Bu standart, içinde tahmin ve öngörü barındıran gelecekle ilgili hazırlanmış olan finansal bilgilerin güvenilirliklerinin artırılması amacıyla denetçilerden talep edilen bir güvence denetim türüdür. Gelecek bir yada birkaç yıllık işletme bütçesi, Gelecek bir yada birkaç yılı kapsayan tahmini bilanço, tahmini gelir tablosu, tahmini nakit akım tablosu, faaliyet raporlarında yer alan ileriye yönelik tahminler yada öngörüler, fizibilite etüdlerindeki tahminler ve öngörüler gibi konular bu standart kapsamında sayılabilir.

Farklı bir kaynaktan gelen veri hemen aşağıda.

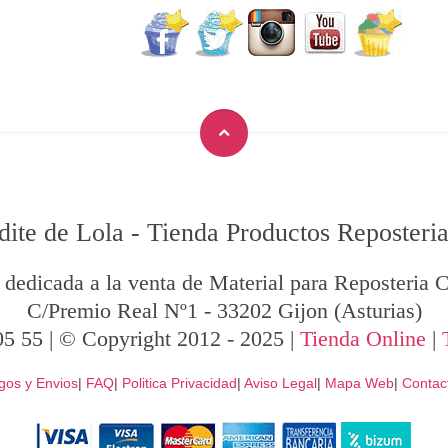
dite de Lola
-
Tienda Productos Reposteria
 dedicada a la venta de Material para Reposteria C
C/Premio Real Nº1
-
33202
Gijon
(Asturias)
05 55
| © Copyright 2012 - 2025 |
Tienda Online
|
gos y Envios
|
FAQ
|
Politica Privacidad
|
Aviso Legal
|
Mapa Web
|
Contac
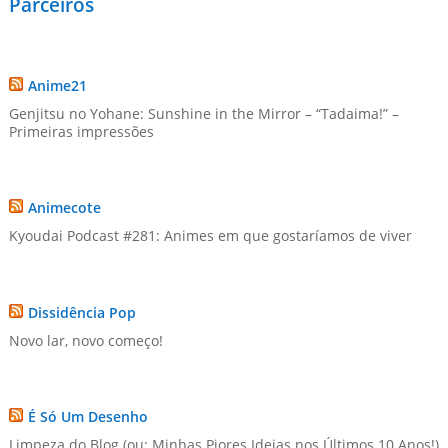
Parceiros
Anime21
Genjitsu no Yohane: Sunshine in the Mirror – “Tadaima!” –
Primeiras impressões
Animecote
Kyoudai Podcast #281: Animes em que gostaríamos de viver
Dissidência Pop
Novo lar, novo começo!
É Só Um Desenho
Limpeza do Blog (ou: Minhas Piores Ideias nos Últimos 10 Anos!)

4.2. GDS 3420 Bir İzahnamede Yer Alan Proforma Finansal Bilgilerin Derlenmesine İlişkin Raporlama Yapmak Üzere Üstlenilen Güvence Denetimleri

Bu standart, şirketlerin halka arzları esnasında, Sermaye Piyasası Kurulu’nun şirketlerden talep ettiği izahnamelerde yer alan proforma finansal bilgilerin güvenilirliklerinin artırılması amacıyla denetçilerden talep edilen bir güvence denetim türüdür. Şirketler, halka arz için hazırladıkları izahnamelerde yer alan proforma finansal bilgilerin güvenilirliklerini artırmak için denetçilerden bu tür güvence denetimi hizmeti talep edebilmektedir.

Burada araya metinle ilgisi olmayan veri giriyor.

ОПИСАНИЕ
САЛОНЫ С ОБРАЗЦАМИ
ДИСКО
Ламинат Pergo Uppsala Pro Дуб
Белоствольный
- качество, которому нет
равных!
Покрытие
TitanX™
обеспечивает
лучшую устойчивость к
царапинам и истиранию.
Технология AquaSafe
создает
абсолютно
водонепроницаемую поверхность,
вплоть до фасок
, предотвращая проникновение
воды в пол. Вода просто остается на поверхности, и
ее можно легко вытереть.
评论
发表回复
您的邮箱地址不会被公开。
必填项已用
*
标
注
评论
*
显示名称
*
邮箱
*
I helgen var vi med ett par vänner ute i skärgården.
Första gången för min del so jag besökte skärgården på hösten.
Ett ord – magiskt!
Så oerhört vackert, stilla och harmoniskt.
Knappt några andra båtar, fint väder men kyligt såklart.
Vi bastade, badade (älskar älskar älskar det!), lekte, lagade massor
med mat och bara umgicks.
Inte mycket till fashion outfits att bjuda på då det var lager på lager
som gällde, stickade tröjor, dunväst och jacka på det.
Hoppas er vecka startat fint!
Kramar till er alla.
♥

4.3. GDS 3402 Hizmet Kuruluşundaki Kontrollere İlişkin Güvence Raporları

Bu standart, bazı hizmetleri dış kaynak kullanımı yolu ile gerçekleştiren işletmelerde, satın aldıkları hizmetlerin kalitesini ve güvenilirliklerini artırmaya yönelik olarak denetçilerden talep ettikleri veya hizmet veren işletmelerin verdikleri hizmetin kalitesi ve güvenilirliğini ispat etmek amacıyla denetçilerden talep ettikleri güvence denetimleridir. Bu tür güvence denetimlerinde, denetimin konusu, hizmeti veren işletmenin iç kontrol sistemi uygunluğu ve etkinliğidir.

5. GÜVENCE DENETİM SÜRECİ

Bağımsız denetim sürecinde olduğu gibi güvence denetim çalışmaları da; güvence denetimini talep edenler ve uygulayıcılar tarafından gerçekleştirilmesi gereken bir takım faaliyetlerin yer aldığı süreci gerekli kılmaktadır. Denetçi güvence denetim çalışmalarını yürütürken GDS 3000’i temel almak ve ayrıca ilgili güvence hizmetleriyle ilişkili güvence denetim standardına uygun rapor hazırlamak zorundadır.

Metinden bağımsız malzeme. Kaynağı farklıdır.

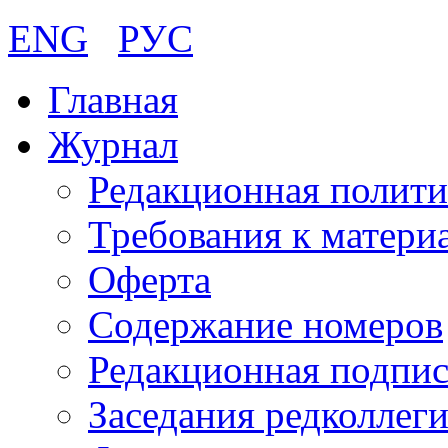
ENG
РУС
Главная
Журнал
Редакционная полити
Требования к матери
Оферта
Содержание номеров
Редакционная подпис
Заседания редколлег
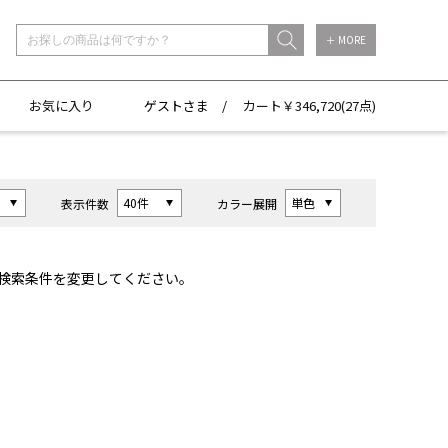
＋ MORE
お気に入り
ゲストさま /
カート￥
346,720(
27点)
表示件数
カラー展開
検索条件を変更してください。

Ayrıca, güvence denetim çalışmalarını yürütecek olan denetçinin veya denetim firmasının aynı bağımsız denetim faaliyetlerini yürüten denetçiler veya denetim firmaları gibi Kalite kontrol standartlarına ve mesleki etik ilkelere uygunluk şartına sahip olmaları gerekmektedir.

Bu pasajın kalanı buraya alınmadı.